Os cientistas têm procurado uma cura para o VIH desde que o vírus foi identificado pela primeira vez no início da década de 1980. A terapia anti-retroviral previne a progressão para a SIDA, suprimindo o vírus a níveis indetectáveis, mas as pessoas devem tomar medicação para o resto da vida. Transformou o VIH numa doença crónica que permite às pessoas ter uma esperança de vida quase normal. No entanto, nem todas as pessoas seropositivas têm conhecimento do seu estado e, em algumas zonas rurais e de baixos rendimentos do mundo, estes medicamentos ainda não são amplamente acessíveis ou acessíveis.

Até agora, existem menos de uma dúzia de casos documentados de remissão sustentada do VIH – conhecida como “cura funcional” porque o vírus ainda está presente no corpo, mas é suprimido para níveis que são indetectáveis ​​pelo sistema imunitário e a medicação para o VIH já não é necessária.

Cada um desses indivíduos desenvolveu câncer e foi submetido a transplantes de células-tronco como parte do tratamento. Em todos os casos, excepto num, os médicos utilizaram células estaminais de dadores com uma mutação genética rara chamada CCR5, que impede naturalmente que o VIH entre e infecte células saudáveis. Timothy Ray Brown, conhecido como o “paciente de Berlim”, foi a primeira pessoa conhecida a ser curada do HIV desta forma em 2008.

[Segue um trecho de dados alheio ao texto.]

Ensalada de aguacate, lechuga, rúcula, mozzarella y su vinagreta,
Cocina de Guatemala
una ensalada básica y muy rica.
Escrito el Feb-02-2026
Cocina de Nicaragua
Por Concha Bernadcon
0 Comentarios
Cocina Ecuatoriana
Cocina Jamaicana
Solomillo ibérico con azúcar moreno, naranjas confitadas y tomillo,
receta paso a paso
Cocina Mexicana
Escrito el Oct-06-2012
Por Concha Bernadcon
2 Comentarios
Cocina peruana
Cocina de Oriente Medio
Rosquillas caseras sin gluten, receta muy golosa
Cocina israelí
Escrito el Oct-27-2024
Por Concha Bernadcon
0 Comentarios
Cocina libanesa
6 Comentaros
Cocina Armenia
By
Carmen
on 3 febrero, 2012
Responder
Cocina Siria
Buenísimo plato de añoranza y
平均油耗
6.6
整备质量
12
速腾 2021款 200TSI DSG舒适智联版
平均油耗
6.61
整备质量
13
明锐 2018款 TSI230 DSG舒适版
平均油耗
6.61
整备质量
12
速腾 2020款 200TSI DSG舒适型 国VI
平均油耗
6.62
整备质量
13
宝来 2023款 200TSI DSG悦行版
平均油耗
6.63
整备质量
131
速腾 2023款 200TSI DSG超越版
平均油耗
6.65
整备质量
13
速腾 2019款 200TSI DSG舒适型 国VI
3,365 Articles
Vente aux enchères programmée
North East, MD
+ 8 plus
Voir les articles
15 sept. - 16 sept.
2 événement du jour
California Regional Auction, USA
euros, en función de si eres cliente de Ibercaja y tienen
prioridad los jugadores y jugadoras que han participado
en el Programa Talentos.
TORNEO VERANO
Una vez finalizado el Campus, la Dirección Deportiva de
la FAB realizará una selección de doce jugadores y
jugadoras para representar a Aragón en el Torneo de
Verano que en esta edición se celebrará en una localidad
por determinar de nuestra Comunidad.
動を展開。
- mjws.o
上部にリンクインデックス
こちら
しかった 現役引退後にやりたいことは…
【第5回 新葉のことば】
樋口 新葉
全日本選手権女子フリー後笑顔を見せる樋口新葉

Os exemplos de remissão sustentada “ensinaram-nos que o sistema imunitário pode, nas condições certas, eliminar o VIH”, diz Boro Dropulić, diretor executivo da organização sem fins lucrativos Caring Cross de Maryland, que desenvolveu a terapia CAR-T para o VIH.

Mas os transplantes de células estaminais não são escalonáveis, diz ele. São procedimentos intensivos que acarretam riscos graves, como a doença do enxerto contra o hospedeiro, quando as células transplantadas reconhecem as células do receptor como estranhas e as atacam.

“O que estamos a tentar fazer é conceber esse resultado deliberadamente, sem exigir cancro, sem exigir um doador específico”, diz Dropulić. Sua organização está trabalhando para tornar terapias avançadas como o CAR-T mais acessíveis e acessíveis.